The injection of steam to recover oil from heavy oil formations is an accepted method in the industry and accounts for nearly 80% of total U.S. enhanced oil recovery. Past experiments and field performance have shown the improved displacement efficiency of heavy oils by reduction in viscosity of the oil by a heated displacing phase. Displacement of oil increases with increasing temperature. Despite its success, it typically leaves behind 30-40% of the original oil in place. One reason is reservoir heterogeneities which, together with relatively low density and viscosity of steam, causes rapid communication between injector and producer wells. The result is reduced sweep efficiency and lower oil recovery.
Steam is considerably lighter than the oil and water present in the formation and thus, because of gravity segregation, it tends to rise to the top of the formation when vertical communication exists. Consequently, the injected steam channels through the top of the formation to the producing well overriding a major portion of the formation and contacting only a small fraction of the formation oil. Once steam override has begun, continued injection of steam into the formation will accomplish very little additional oil recovery. This behavior results in an inefficient oil recovery and low vertical sweep efficiency.
A similar conformance problem exists with carbon dioxide flooding. Carbon dioxide has a great tendency to channel through oil-in-place since carbon dioxide viscosity may be 10 to 50 times lower than the viscosity of the oil-in-place.
Laboratory and field test results have demonstrated that foam may be used to improve sweep efficiency. In steam flooding, the process is referred to as steamfoam. A typical steamfoam process involves coinjection of a small amount of surfactant with steam or with a noncondensible gas, such as nitrogen and steam. The steam vapor, or the nitrogen and the steam vapor disperses in the surfactant solution and generates foam. Because of its gas-like density, foam tends to override the steam and enter the more permeable and the well swept zones. Because of its high viscosity, it flows at a slower rate and allows steam to be diverted to the unswept zones with high oil saturation. The diverted steam contacts the oil and recovers it. A typical steamfoam process involves the injection of 0.2-1% weight surfactant in the liquid phase and 0.1-2 mole percent nitrogen in the gas phase.

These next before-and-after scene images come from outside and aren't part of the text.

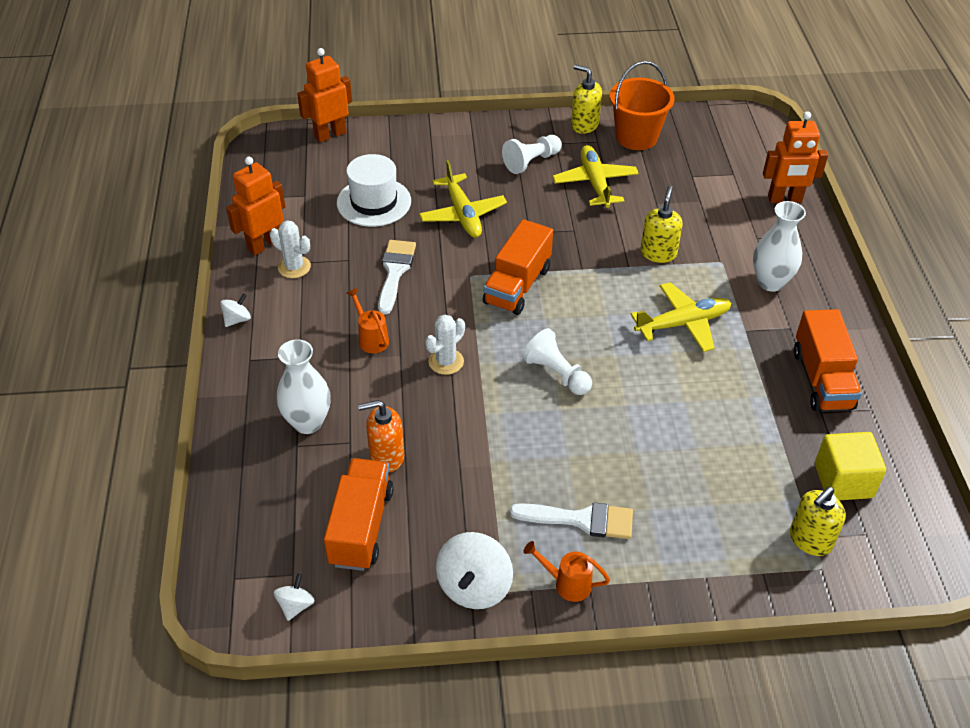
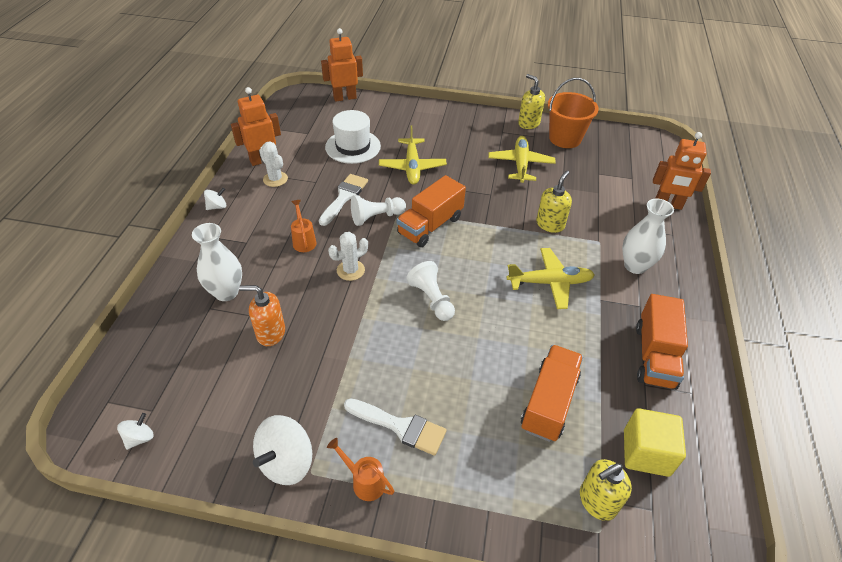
camera: 15 degrees right, 0 degrees up
orange truck [324,458,394,571] -> orange truck moved to [521,345,583,442]
white pawn [502,135,562,174] -> white pawn moved to [351,195,406,226]

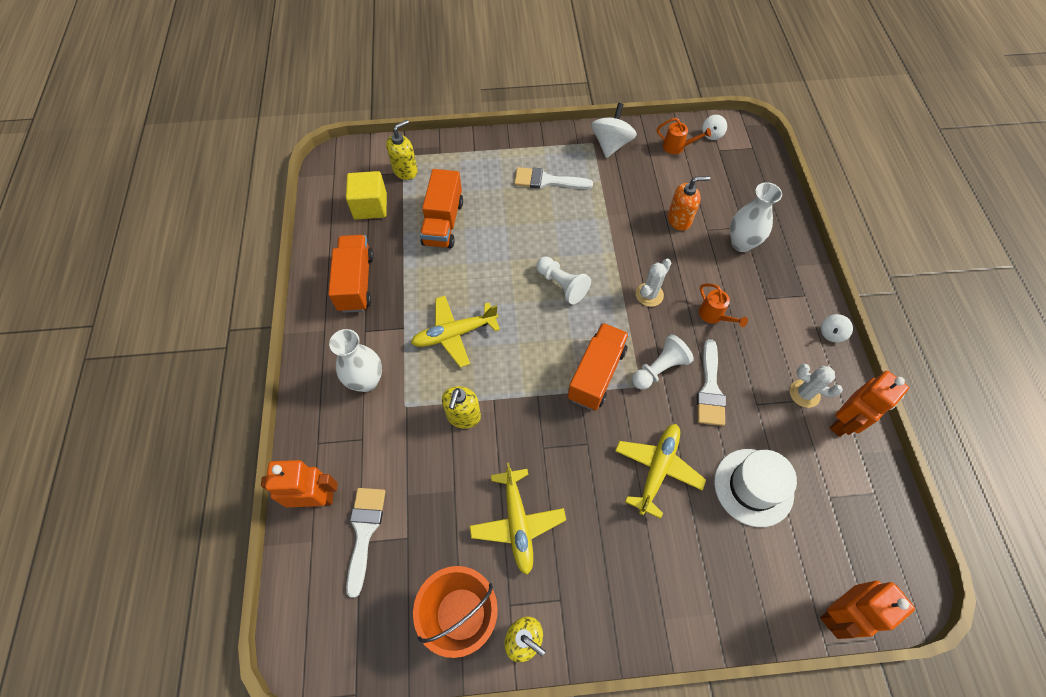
camera: 165 degrees right, 15 degrees up
orange watering can [327,438,394,501] -> orange watering can moved to [657,118,711,154]
yellow plane [379,126,447,185] -> yellow plane turned 45 degrees clockwise [615,424,706,519]
none -> white brush [346,488,386,598]

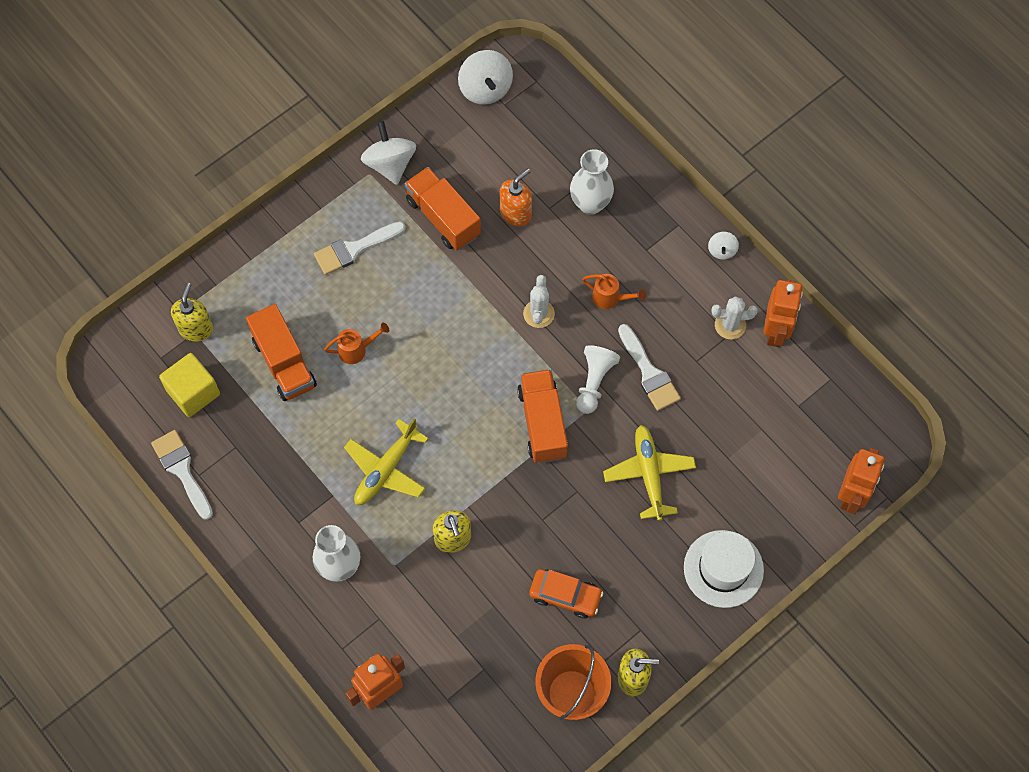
camera: 35 degrees left, 5 degrees up
orange truck [328,235,374,313] -> orange truck moved to [405,167,481,250]
white brush [346,488,386,598] -> white brush moved to [151,430,213,520]
yellow plane [469,463,566,575] -> orange car [529,569,604,618]
white pawn [536,256,591,304] -> none
orange watering can [657,118,711,154] -> orange watering can moved to [324,323,389,364]
white spinning top [702,115,727,140] -> white spinning top [458,50,513,105], size x1.91
white hat [714,449,797,527] -> white hat moved to [684,530,764,608]

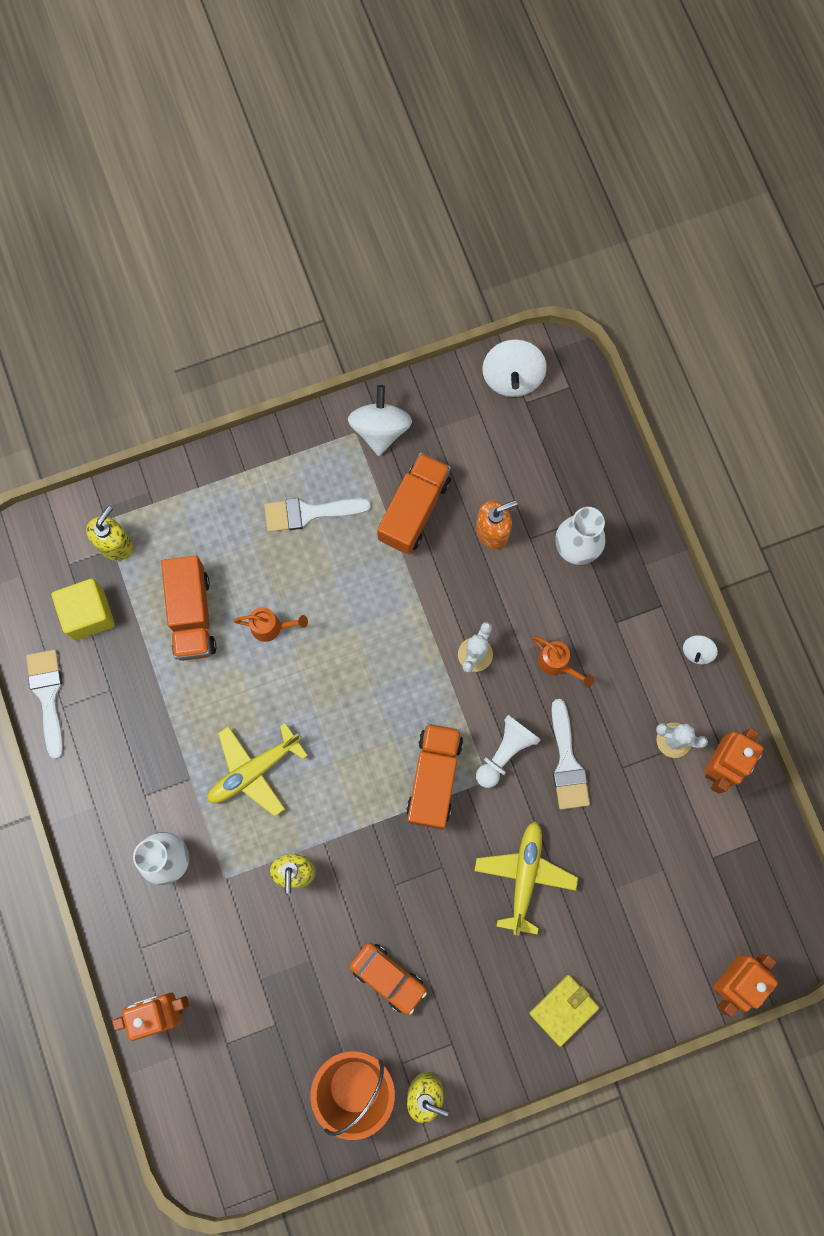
camera: 20 degrees right, 10 degrees up
orange truck [405,167,481,250] -> orange truck turned 45 degrees clockwise [377,453,451,554]
white hat [684,530,764,608] -> yellow wallet [529,975,599,1047]

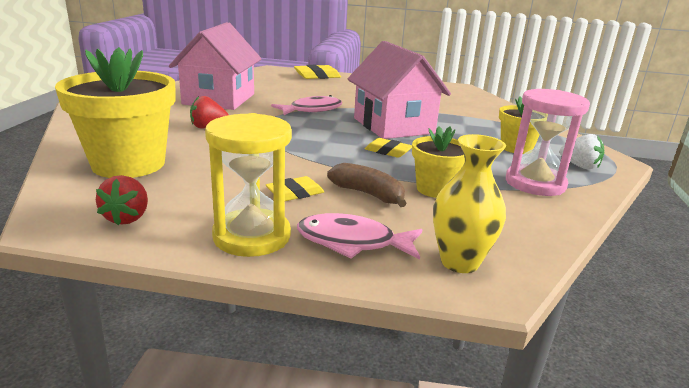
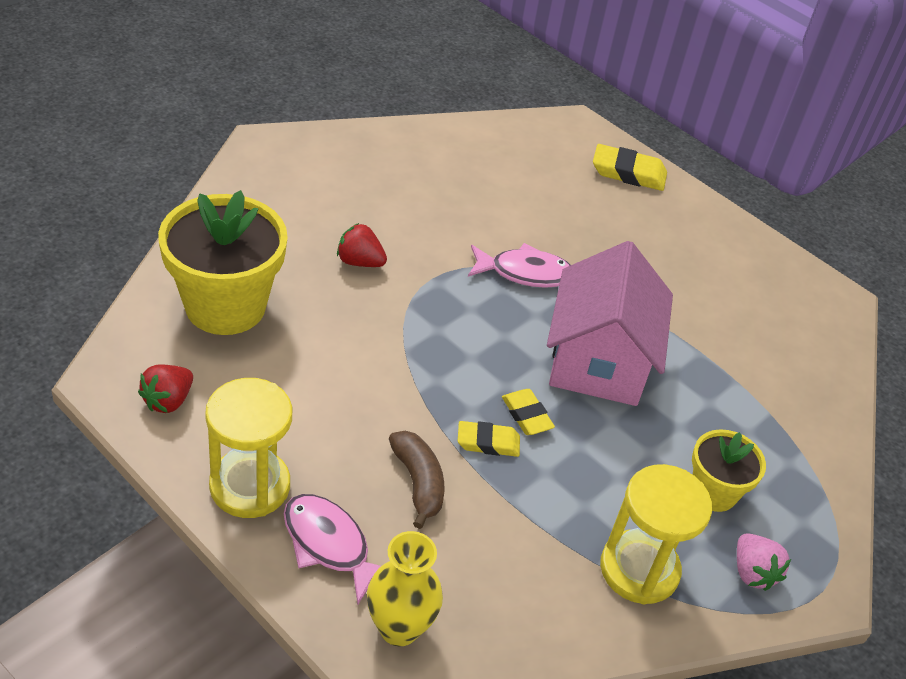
camera: 30 degrees right, 20 degrees up
pink house [169,22,262,110] -> none
yellow eraser [266,176,324,201] -> yellow eraser moved to [458,421,520,457]
yellow flower pot [412,126,465,198] -> none
pink hourglass [506,89,590,196] -> yellow hourglass [600,464,712,604]
white strawberry [560,134,604,169] -> pink strawberry [737,533,791,591]

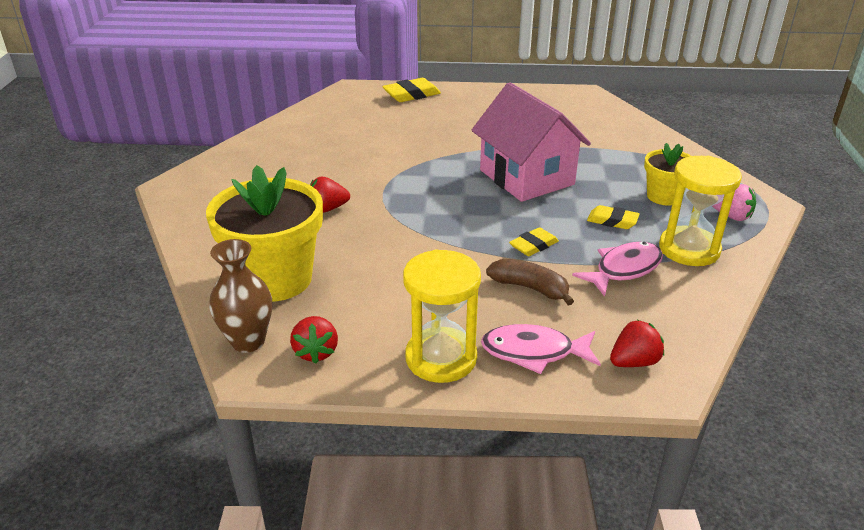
camera: 35 degrees left, 10 degrees down
yellow vase [367,531,443,646] -> red strawberry [610,320,664,367]
pink fish [468,243,571,288] -> pink fish moved to [572,242,663,297]
yellow eraser [502,389,555,435] -> yellow eraser moved to [587,205,640,229]
none -> brown vase [209,239,272,353]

In addition, numerous patents have been issued on the recovery of oil using a foam-forming mixture of steam, noncondensible gas and surfactant which includes U.S. Pat. Nos. 4,086,964; 4,488,598; 4,570,711; 4,852,653 and 4,971,150.
U.S. Pat. 4,607,695 discloses a steamfoam process in which steam is injected into the formation having a natural brine salinity concentration within the range of 10 to 20% by weight until steam breakthrough occurs at the production well after which a mixture of steam, a noncondensible gas, and a surfactant comprising a C.sub.12 alpha olefin sulfonate is injected into the formation. The C.sub.12 alpha olefin sulfonate forms a stable foam with the formation oil at formation conditions that reduces the permeability of the highly permeable steam swept zones thereby diverting the steam to other portions of the formation containing unswept oil.
The present invention provides an improved method for recovering oil from an oil-containing formation utilizing an aqueous surfactant-starch solution mixed with carbon dioxide or with steam and a noncondensible gas that stabilizes the foam effecting a reduction in permeability of steam-swept or carbon dioxide-swept channels thereby enabling subsequently injected steam or carbon dioxide to migrate into additional portions of the formation containing unswept oil. The use of an aqueous mixture of surfactant and starch as the foam-forming mixture produces a stable foam and also results in a reduced amount of surfactant without reducing the effectiveness of the surfactant.